[SHORT PROBLEM A] Using the passage on station siting and temperature trends, explain why U.S. mean temperature trends barely differ from one siting class to another.

[SELECTED PASSAGE]
** Begin **

Q: What about mean temperature trends?
A: In the United States the biases in maximum and minimum temperature trends are about the same size, so they cancel each other and the mean trends are not much different from siting class to siting class. This finding needs to be assessed globally to see if this also true more generally.
However, even the best-sited stations may not be accurately measuring trends in temperature or, more generally, in trends in heat content of the air which includes the effect of water vapor trends. Also, most are at airports, are subject to encroaching urbanization, and use a different set of automated equipment. The corrections for station moves or other inhomogeneities use data from poorly-sited stations for determining adjustments to better-sited stations.
Q: What’s next?
A: We also plan to look specifically at the effects of instrument changes and land use issues, among other things. The Surface Stations volunteers have provided us with a superb dataset, and we want to learn as much about station quality from it as we can.
================================================================
UPDATE: Since some people seemed unable to divine the link upstream, the pre-print version of the paper, posted on Dr. Pielke’s website is available here:
http://pielkeclimatesci.files.wordpress.com/2011/05/r-3671.pdf
– Anthony
UPDATE2: Dr. John Nielsen-Gammon, Texas State Climatologist and co-author, weighs in with his post:
Something for Everyone: Fall et al. 2011
As you may have heard, the long-awaited peer-reviewed analysis of the results of the SurfaceStations.org project has finally been released. I can’t wait to see the dueling headlines. Some will argue that the take-home message should be: Poor Station Siting Strongly Effects Temperature Trend Measurements, and will laugh at the idea that we can say with sufficient accuracy what has happened to our climate. Others will argue that the take-home message should be: Poor Station Siting Has No Effect on Temperature Trend Measurements, and will laugh at all the effort expended on a null result. Both sides will find solid evidence for their points of view in the paper. How can that be? How can one paper support opposing conclusions?

** End **

[SHORT PROBLEM B] Convert the listing, from the line containing "gray semicircle at (206, 26): moved 4 px left" through the end of the listing, into a Markdown table. Use the columns Row and Line, number the rows from 1, omit blank lines, and leave the pictures out.

[MATERIAL SUPPLIED]

** Begin **

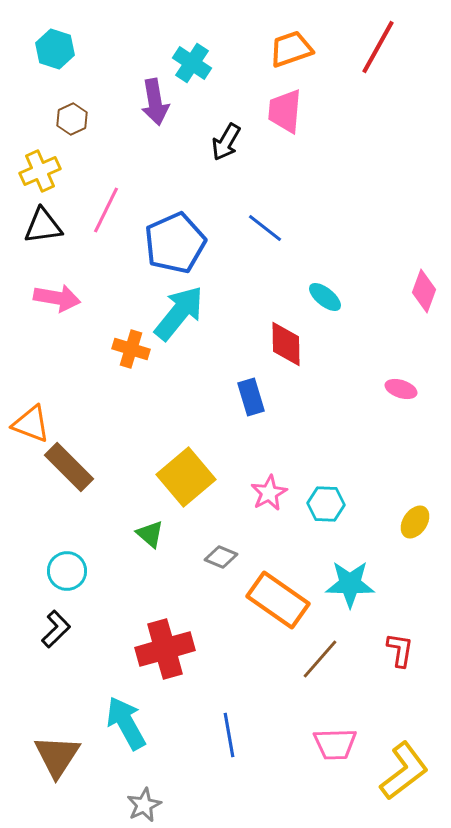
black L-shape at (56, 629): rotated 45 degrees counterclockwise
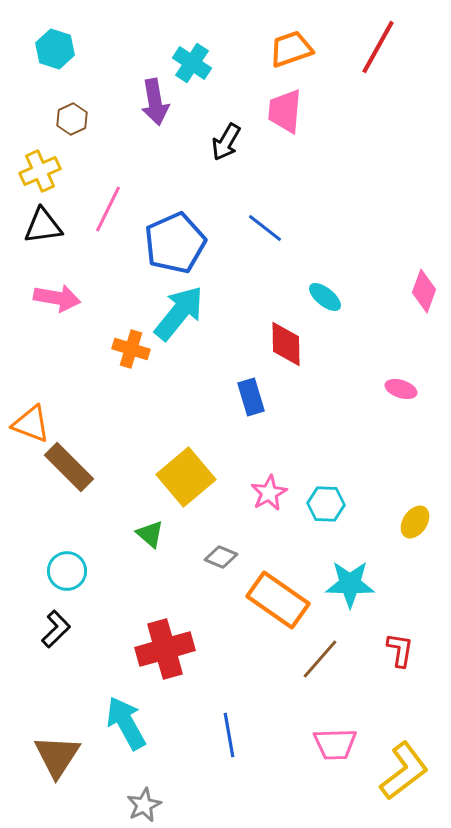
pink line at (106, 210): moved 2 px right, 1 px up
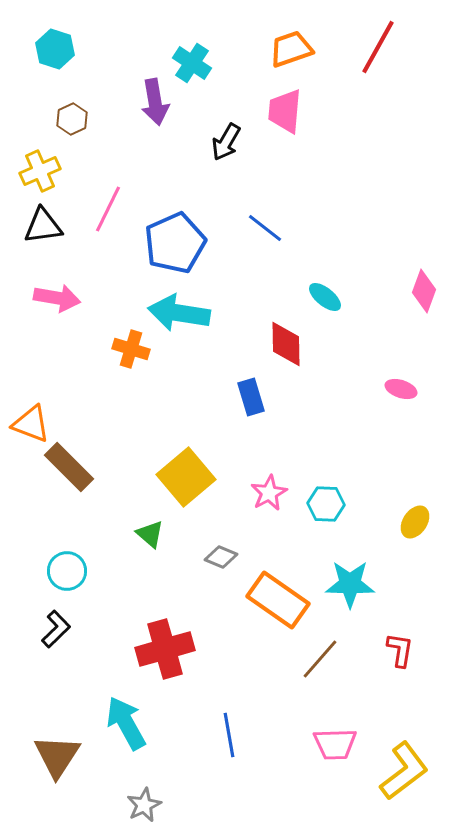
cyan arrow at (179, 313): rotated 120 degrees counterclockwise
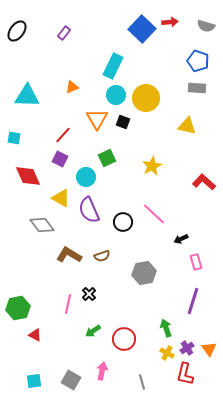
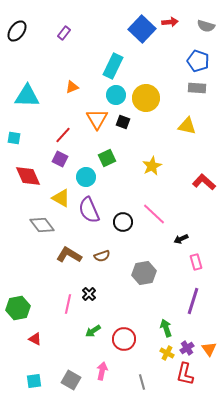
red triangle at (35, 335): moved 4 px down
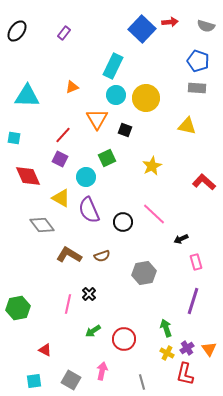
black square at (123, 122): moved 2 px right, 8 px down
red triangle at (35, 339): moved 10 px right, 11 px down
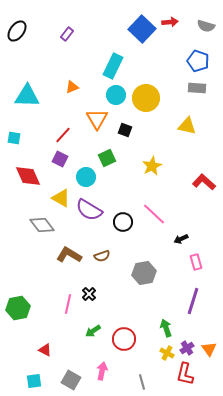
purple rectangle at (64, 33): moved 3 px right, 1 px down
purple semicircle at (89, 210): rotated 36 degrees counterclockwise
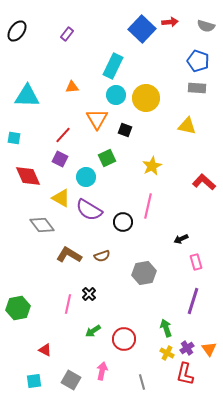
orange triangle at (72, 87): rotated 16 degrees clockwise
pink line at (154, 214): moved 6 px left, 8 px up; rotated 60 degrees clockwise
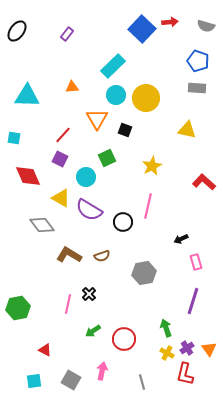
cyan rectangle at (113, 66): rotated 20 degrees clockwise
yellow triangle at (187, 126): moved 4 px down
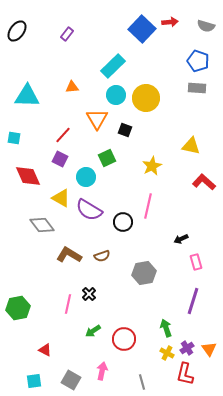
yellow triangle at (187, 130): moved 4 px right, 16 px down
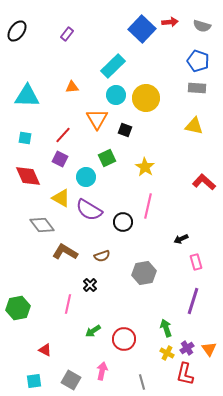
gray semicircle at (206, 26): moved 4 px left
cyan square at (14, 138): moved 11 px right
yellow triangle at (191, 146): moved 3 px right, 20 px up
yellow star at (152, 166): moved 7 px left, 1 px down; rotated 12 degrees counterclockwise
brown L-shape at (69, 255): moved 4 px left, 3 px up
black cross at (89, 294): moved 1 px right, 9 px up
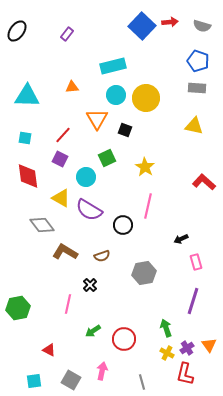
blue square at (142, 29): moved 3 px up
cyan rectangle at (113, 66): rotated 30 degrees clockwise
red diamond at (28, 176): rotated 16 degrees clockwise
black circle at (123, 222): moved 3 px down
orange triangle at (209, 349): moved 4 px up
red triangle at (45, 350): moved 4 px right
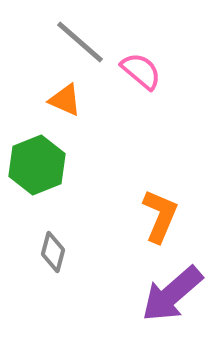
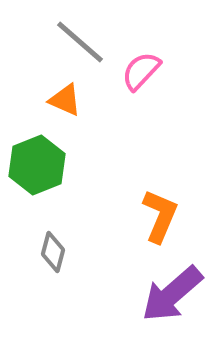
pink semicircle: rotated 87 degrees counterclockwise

** End **

[FINAL ANSWER A] In the United States, the biases in maximum and minimum temperature trends are about the same size, so they cancel each other. As a result, mean trends are not much different from one siting class to another.

[FINAL ANSWER B]
| Row | Line |
|---|---|
| 1 | gray semicircle at (206, 26): moved 4 px left |
| 2 | cyan square at (14, 138): moved 11 px right |
| 3 | yellow triangle at (191, 146): moved 3 px right, 20 px up |
| 4 | yellow star at (152, 166): moved 7 px left, 1 px down; rotated 12 degrees counterclockwise |
| 5 | brown L-shape at (69, 255): moved 4 px left, 3 px up |
| 6 | black cross at (89, 294): moved 1 px right, 9 px up |
| 7 | blue square at (142, 29): moved 3 px up |
| 8 | cyan rectangle at (113, 66): rotated 30 degrees clockwise |
| 9 | red diamond at (28, 176): rotated 16 degrees clockwise |
| 10 | black circle at (123, 222): moved 3 px down |
| 11 | orange triangle at (209, 349): moved 4 px up |
| 12 | red triangle at (45, 350): moved 4 px right |
| 13 | pink semicircle: rotated 87 degrees counterclockwise |